Our present observations of individual plaque growth over a period of weeks are in contrast to a recent report which showed that plaques reach a mature size within 24 hours after appearance (Meyer-Luehmann et al., 2008
). We hypothesized that these differences might be due to different techniques used to create transcranial windows. We used a small (<0.8 mm diameter) closed thinned-skull window in our experiments, in contrast to the larger (6 mm diameter) open-skull (craniotomy) window used by Meyer-Luehmann et al
(see supplemental Fig. 1A, B
). A direct comparison of plaque growth using these two techniques revealed robust growth under thinned-skull window preparations, but no significant growth under open-skull preparations. In addition, the open-skull preparation was associated with extensive cortical microglial and astrocytic activation, which was largely absent under the thinned-skull window. These findings are consistent with a previous comparison of these two techniques, which demonstrated that the open-skull window resulted in significant reactive gliosis and an alteration of dendritic spine dynamics compared to the closed thinned-skull window (Xu et al., 2007
). Coupled with previous reports implicating reactive gliosis in plaque size maintenance and regression (Gordon et al., 2002
; Wyss-Coray et al., 2003
; El Khoury et al., 2007
; Takata et al., 2007
; Bolmont et al., 2008
), this may explain the discrepancy between the findings using the two different techniques.

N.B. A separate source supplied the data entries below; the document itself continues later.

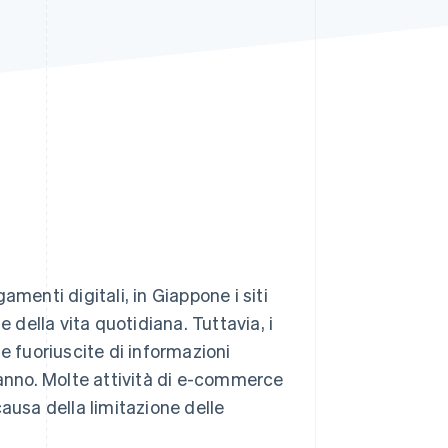
Stripe Sessions 2026
Scopri come Stripe sta
costruendo
l'infrastruttura
economica per l'IA.
Guarda ora
menti digitali, in Giappone i siti
della vita quotidiana. Tuttavia, i
 le fuoriuscite di informazioni
 anno. Molte attività di e-commerce
ausa della limitazione delle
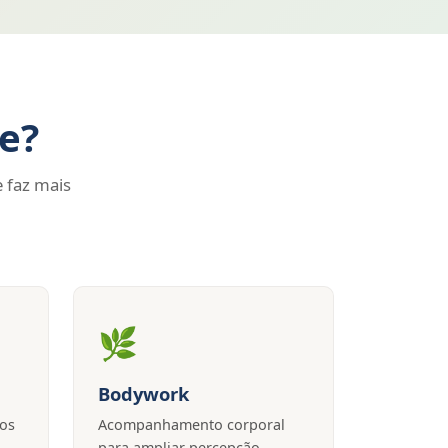
e?
 faz mais
🌿
Bodywork
tos
Acompanhamento corporal
para ampliar percepção,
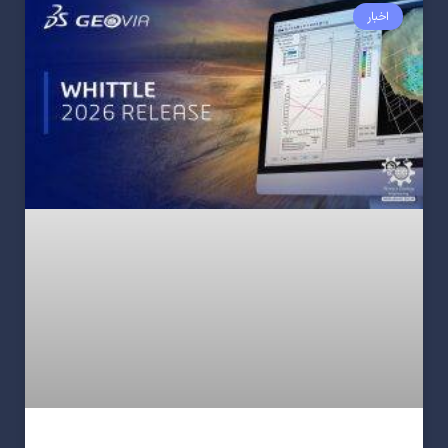
اخبار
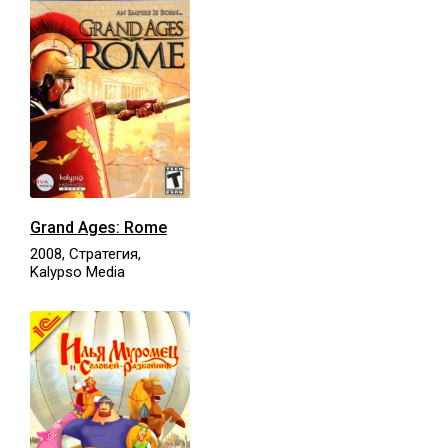
Grand Ages: Rome
2008, Стратегия,
Kalypso Media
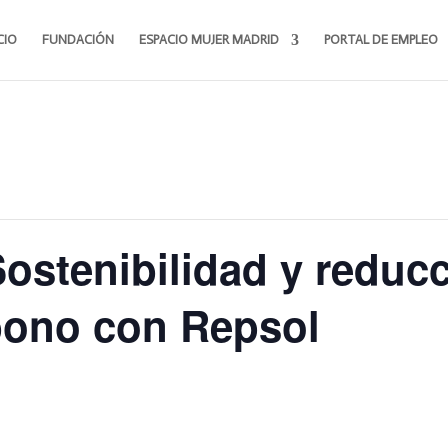
CIO
FUNDACIÓN
ESPACIO MUJER MADRID
PORTAL DE EMPLEO
ostenibilidad y reducc
bono con Repsol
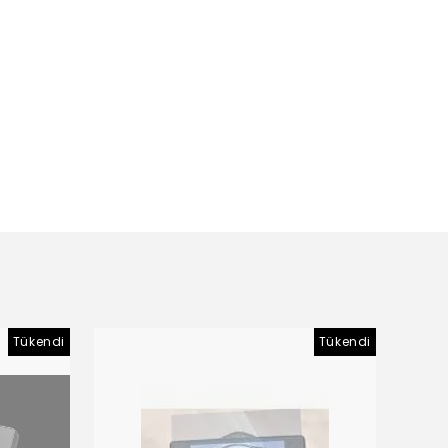
Tükendi
Tükendi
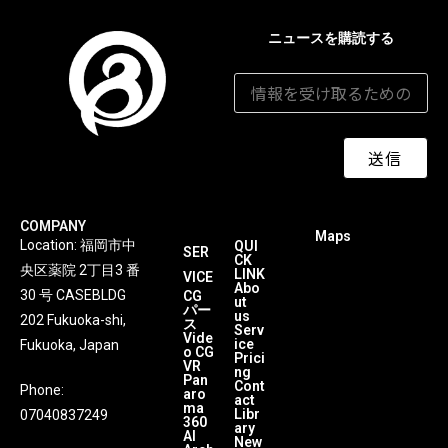
ニュースを購読する
メールアドレス
*
送信
COMPANY
Maps
Location: 福岡市中
QUI
SER
CK
央区薬院 2丁目3 番
LINK
VICE
Abo
30 号 CASEBLDG
CG
ut
パー
us
202 Fukuoka-shi,
ス
Serv
Vide
ice
Fukuoka, Japan
o CG
Prici
VR
ng
Pan
Cont
Phone:
aro
act
ma
Libr
07040837249
360
ary
AI
New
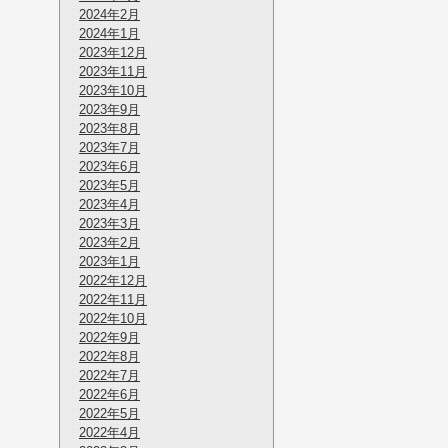
2024年2月
2024年1月
2023年12月
2023年11月
2023年10月
2023年9月
2023年8月
2023年7月
2023年6月
2023年5月
2023年4月
2023年3月
2023年2月
2023年1月
2022年12月
2022年11月
2022年10月
2022年9月
2022年8月
2022年7月
2022年6月
2022年5月
2022年4月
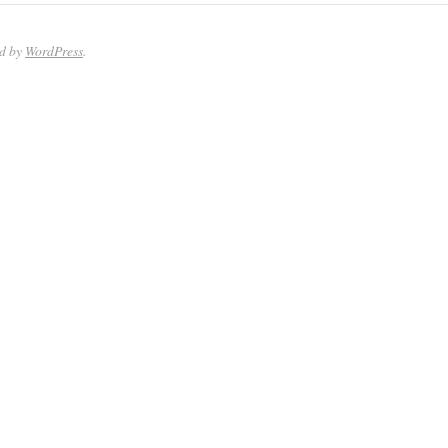
ed by
WordPress
.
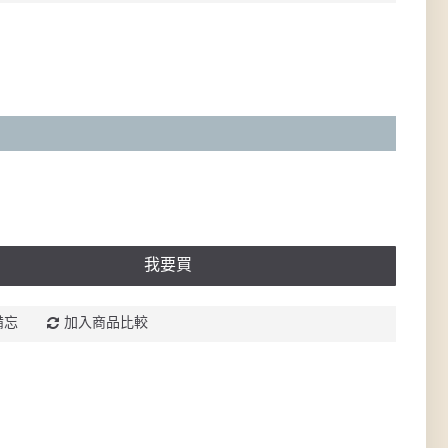
我要買
備忘
加入商品比較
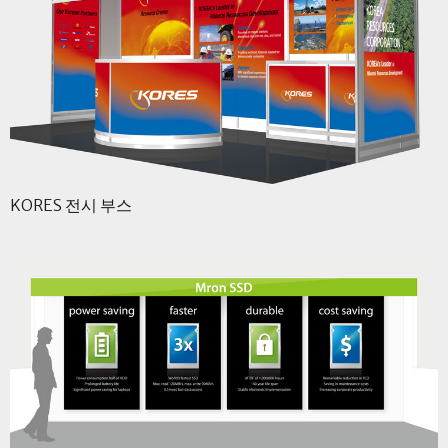
KORES 전시 부스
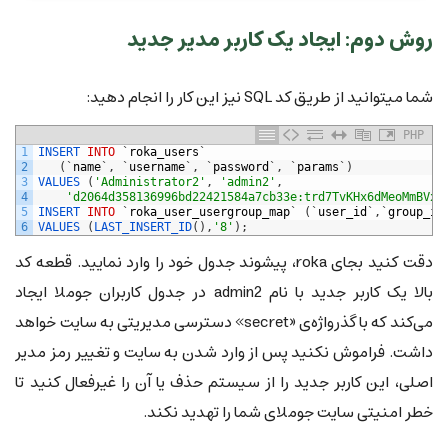
روش دوم: ایجاد یک کاربر مدیر جدید
شما میتوانید از طریق کد SQL نیز این کار را انجام دهید:
PHP
1
INSERT 
INTO
`
roka_users
`
2
(
`
name
`
,
`
username
`
,
`
password
`
,
`
params
`
)
3
VALUES
(
'Administrator2'
,
'admin2'
,
4
'd2064d358136996bd22421584a7cb33e:trd7TvKHx6dMeoMmBVxY
5
INSERT 
INTO
`
roka_user_usergroup_map
`
(
`
user_id
`
,
`
group_id
6
VALUES
(
LAST_INSERT_ID
(
)
,
'8'
)
;
دقت کنید بجای roka، پیشوند جدول خود را وارد نمایید. قطعه کد
بالا یک کاربر جدید با نام admin2 در جدول کاربران جوملا ایجاد
می‌کند که با گذرواژه‌ی «secret» دسترسی مدیریتی به سایت خواهد
داشت. فراموش نکنید پس از وارد شدن به سایت و تغییر رمز مدیر
اصلی، این کاربر جدید را از سیستم حذف یا آن را غیرفعال کنید تا
خطر امنیتی سایت جوملای شما را تهدید نکند.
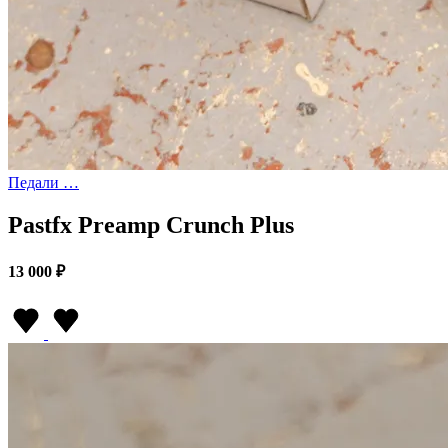
Педали …
Pastfx Preamp Crunch Plus
13 000 ₽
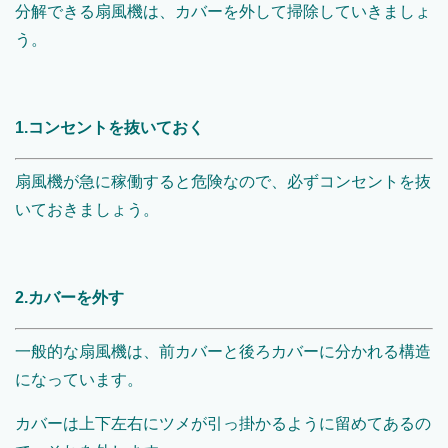
分解できる扇風機は、カバーを外して掃除していきましょ
う。
1.コンセントを抜いておく
扇風機が急に稼働すると危険なので、必ずコンセントを抜
いておきましょう。
2.カバーを外す
一般的な扇風機は、前カバーと後ろカバーに分かれる構造
になっています。
カバーは上下左右にツメが引っ掛かるように留めてあるの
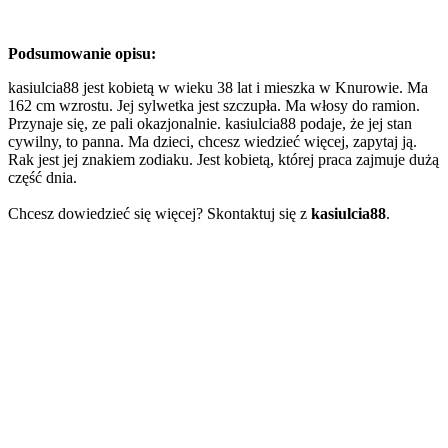
Podsumowanie opisu:
kasiulcia88 jest kobietą w wieku 38 lat i mieszka w Knurowie. Ma
162 cm wzrostu. Jej sylwetka jest szczupła. Ma włosy do ramion.
Przynaje się, ze pali okazjonalnie. kasiulcia88 podaje, że jej stan
cywilny, to panna. Ma dzieci, chcesz wiedzieć więcej, zapytaj ją.
Rak jest jej znakiem zodiaku. Jest kobietą, której praca zajmuje dużą
część dnia.
Chcesz dowiedzieć się więcej? Skontaktuj się z
kasiulcia88
.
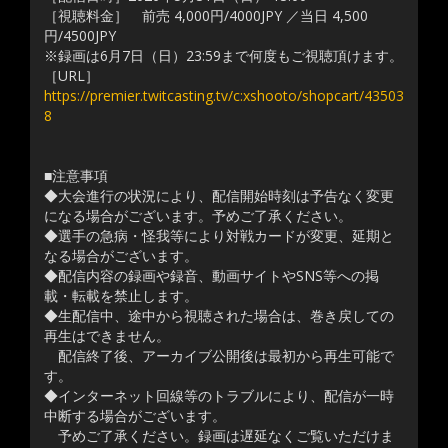
［視聴料金］ 前売 4,000円/4000JPY ／当日 4,500
円/4500JPY
※録画は6月7日（日）23:59まで何度もご視聴頂けます。
［URL］
https://premier.twitcasting.tv/c:xshooto/shopcart/43503
8
■注意事項
◆大会進行の状況により、配信開始時刻は予告なく変更
になる場合がございます。予めご了承ください。
◆選手の急病・怪我等により対戦カードが変更、延期と
なる場合がございます。
◆配信内容の録画や録音、動画サイトやSNS等への掲
載・転載を禁止します。
◆生配信中、途中から視聴された場合は、巻き戻しての
再生はできません。
配信終了後、アーカイブ公開後は最初から再生可能で
す。
◆インターネット回線等のトラブルにより、配信が一時
中断する場合がございます。
予めご了承ください。録画は遅延なくご覧いただけま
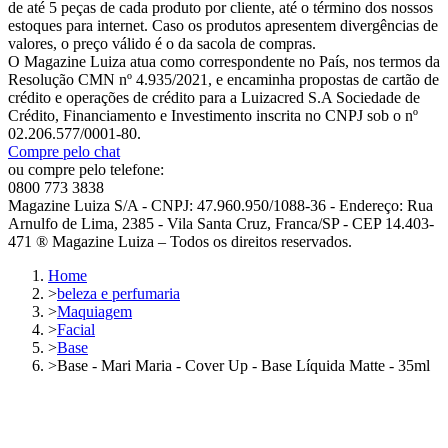
de até 5 peças de cada produto por cliente, até o término dos nossos
estoques para internet. Caso os produtos apresentem divergências de
valores, o preço válido é o da sacola de compras.
O Magazine Luiza atua como correspondente no País, nos termos da
Resolução CMN nº 4.935/2021, e encaminha propostas de cartão de
crédito e operações de crédito para a Luizacred S.A Sociedade de
Crédito, Financiamento e Investimento inscrita no CNPJ sob o nº
02.206.577/0001-80.
Compre pelo chat
ou compre pelo telefone:
0800 773 3838
Magazine Luiza S/A - CNPJ: 47.960.950/1088-36 - Endereço: Rua
Arnulfo de Lima, 2385 - Vila Santa Cruz, Franca/SP - CEP 14.403-
471 ® Magazine Luiza – Todos os direitos reservados.
Home
>
beleza e perfumaria
>
Maquiagem
>
Facial
>
Base
>
Base - Mari Maria - Cover Up - Base Líquida Matte - 35ml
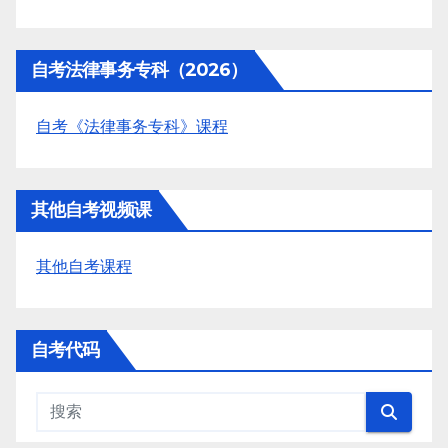
自考法律事务专科（2026）
自考《法律事务专科》课程
其他自考视频课
其他自考课程
自考代码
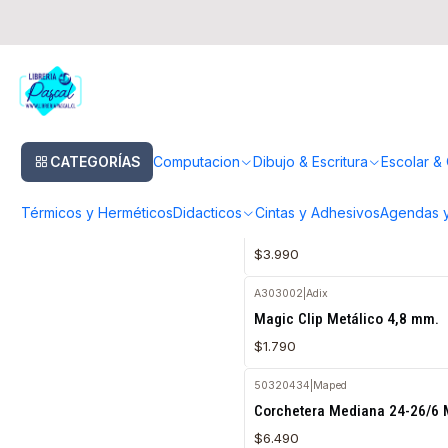
Inicio
Escolar & Oficina
Corcheteras y Perforadoras
Corcheteras y Perforadoras
CATEGORÍAS
Computacion
Dibujo & Escritura
Escolar & 
A204007
|
Adix
Agotado
Corchetera Metálica Mediana
Térmicos y Herméticos
Didacticos
Cintas y Adhesivos
Agendas y
Corchetes
$3.990
A303002
|
Adix
Agotado
Magic Clip Metálico 4,8 mm.
$1.790
50320434
|
Maped
Agotado
Corchetera Mediana 24-26/6 
$6.490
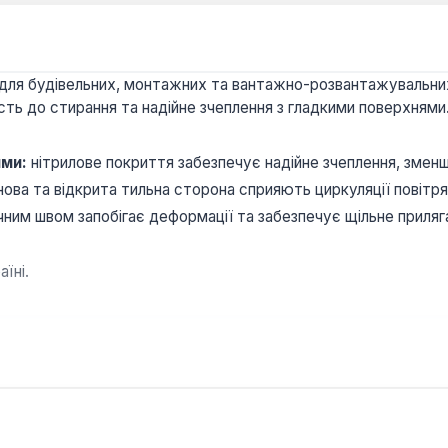
к для будівельних, монтажних та вантажно-розвантажувальни
сть до стирання та надійне зчеплення з гладкими поверхнями
ями:
нітрилове покриття забезпечує надійне зчеплення, змен
ва та відкрита тильна сторона сприяють циркуляції повітря
ним швом запобігає деформації та забезпечує щільне приляг
їні.
є високу тактильну чутливість для точних маніпуляцій.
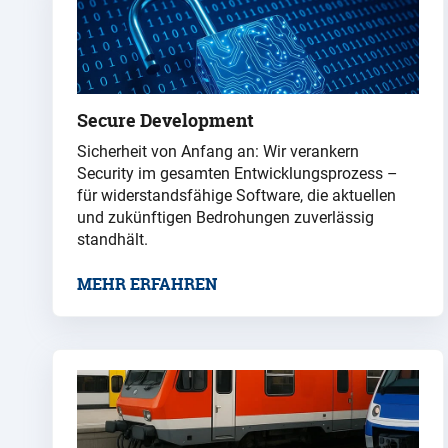
Secure Development
Sicherheit von Anfang an: Wir verankern
Security im gesamten Entwicklungsprozess –
für widerstandsfähige Software, die aktuellen
und zukünftigen Bedrohungen zuverlässig
standhält.
MEHR ERFAHREN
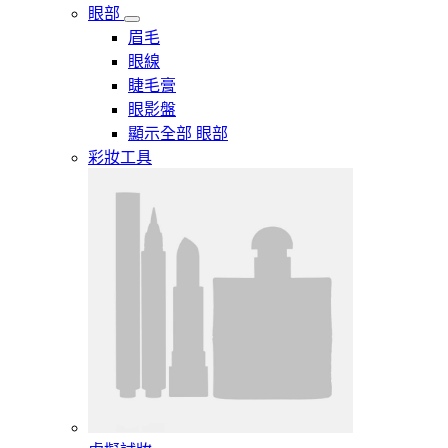
眼部
眉毛
眼線
睫毛膏
眼影盤
顯示全部 眼部
彩妝工具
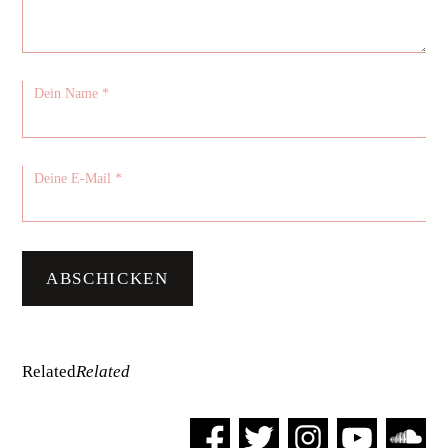
Related
Related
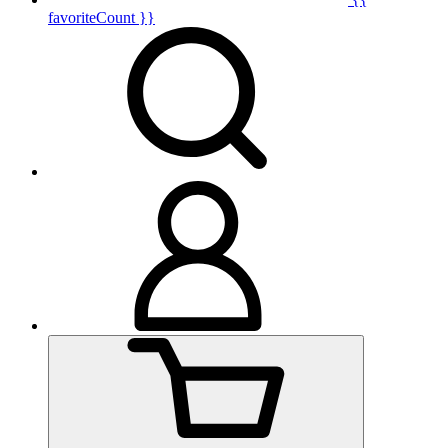
favoriteCount }}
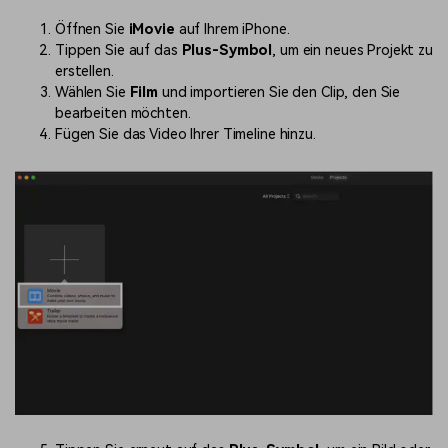
Öffnen Sie
iMovie
auf Ihrem iPhone.
Tippen Sie auf das
Plus-Symbol
, um ein neues Projekt zu
erstellen.
Wählen Sie
Film
und importieren Sie den Clip, den Sie
bearbeiten möchten.
Fügen Sie das Video Ihrer Timeline hinzu.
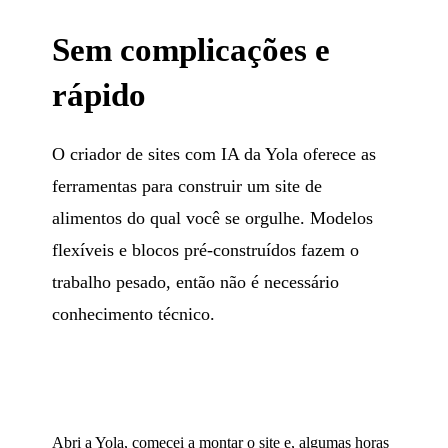
Sem complicações e
rápido
O criador de sites com IA da Yola oferece as
ferramentas para construir um site de
alimentos do qual você se orgulhe. Modelos
flexíveis e blocos pré-construídos fazem o
trabalho pesado, então não é necessário
conhecimento técnico.
Abri a Yola, comecei a montar o site e, algumas horas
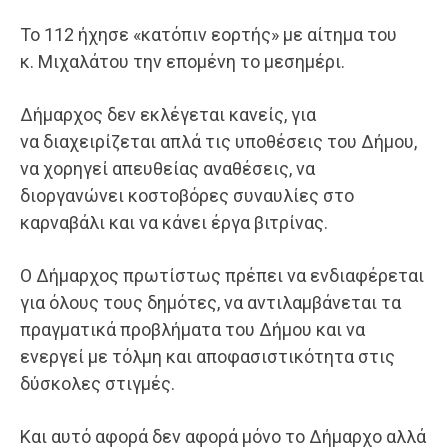
Το 112 ήχησε «κατόπιν εορτής» με αίτημα του
κ. Μιχαλάτου την επομένη το μεσημέρι.
Δήμαρχος δεν εκλέγεται κανείς, για
να διαχειρίζεται απλά τις υποθέσεις του Δήμου,
να χορηγεί απευθείας αναθέσεις, να
διοργανώνει κοστοβόρες συναυλίες στο
καρναβάλι και να κάνει έργα βιτρίνας.
Ο Δήμαρχος πρωτίστως πρέπει να ενδιαφέρεται
για όλους τους δημότες, να αντιλαμβάνεται τα
πραγματικά προβλήματα του Δήμου και να
ενεργεί με τόλμη και αποφασιστικότητα στις
δύσκολες στιγμές.
Και αυτό αφορά δεν αφορά μόνο το Δήμαρχο αλλά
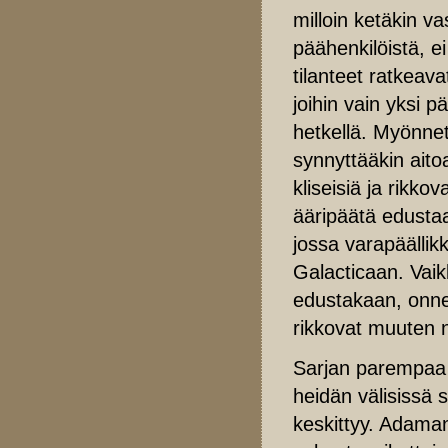
milloin ketäkin v
päähenkilöistä, ei
tilanteet ratkeav
joihin vain yksi pä
hetkellä. Myönnet
synnyttääkin aitoa
kliseisiä ja rikkov
ääripäätä edusta
jossa varapäällikk
Galacticaan. Vaik
edustakaan, onnek
rikkovat muuten n
Sarjan parempaa 
heidän välisissä 
keskittyy. Adaman 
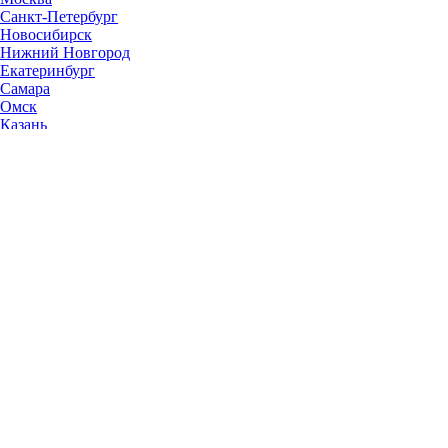
Санкт-Петербург
Новосибирск
Нижний Новгород
Екатеринбург
Самара
Омск
Казань
Челябинск
Ростов-на-Дону
Уфа
Волгоград
Пермь
Красноярск
Саратов
Воронеж
Тольятти
Краснодар
Ульяновск
Ижевск
Ярославль
Барнаул
Иркутск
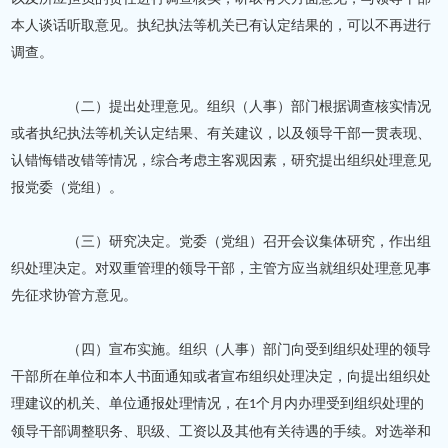
本人谈话听取意见。执纪执法等机关已有认定结果的，可以不再进行
调查。
（二）提出处理意见。组织（人事）部门根据调查核实情况
或者执纪执法等机关认定结果、有关建议，以及领导干部一贯表现、
认错悔错改错等情况，综合考虑主客观因素，研究提出组织处理意见
报党委（党组）。
（三）研究决定。党委（党组）召开会议集体研究，作出组
织处理决定。对双重管理的领导干部，主管方应当就组织处理意见事
先征求协管方意见。
（四）宣布实施。组织（人事）部门向受到组织处理的领导
干部所在单位和本人书面通知或者宣布组织处理决定，向提出组织处
理建议的机关、单位通报处理情况，在
个月内办理受到组织处理的
1
领导干部调整职务、职级、工资以及其他有关待遇的手续。对选举和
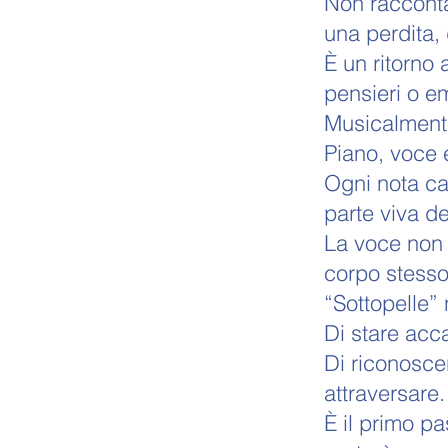
Non racconta
una perdita,
È un ritorno 
pensieri o e
Musicalmente
Piano, voce 
Ogni nota ca
parte viva de
La voce non 
corpo stesso
“Sottopelle” 
Di stare acca
Di riconoscer
attraversare.
È il primo p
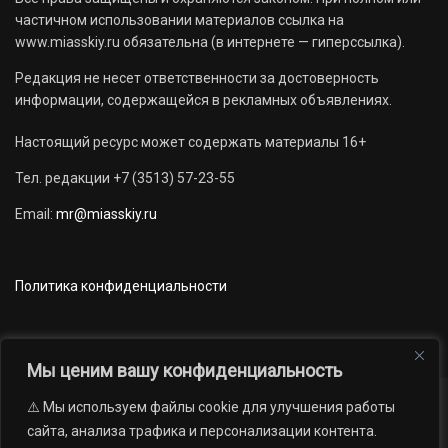
частичном использовании материалов ссылка на
www.miasskiy.ru обязательна (в интернете — гиперссылка).
Редакция не несет ответственности за достоверность
информации, содержащейся в рекламных объявлениях.
Настоящий ресурс может содержать материалы 16+
Тел. редакции +7 (3513) 57-23-55
Email:
mr@miasskiy.ru
Политика конфиденциальности
Мы ценим вашу конфиденциальность
⚠️ Мы используем файлы cookie для улучшения работы
Новости
Наши проекты
Официально
сайта, анализа трафика и персонализации контента.
АРХИВ
16+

In summary, our results suggest that individual amyloid plaques grow over a period of weeks and that the rate of plaque growth is related to disease stage, plaque size, gliosis, and soluble extracellular Aβ concentration. Thus, growth of individual plaques may be a fundamental mechanism by which plaque load increases in AD. Furthermore, the present results suggest that a decrease in ISF Aβ levels by as little as 20-25% at key time points in plaque development may be sufficient to prevent the progression of amyloid pathology.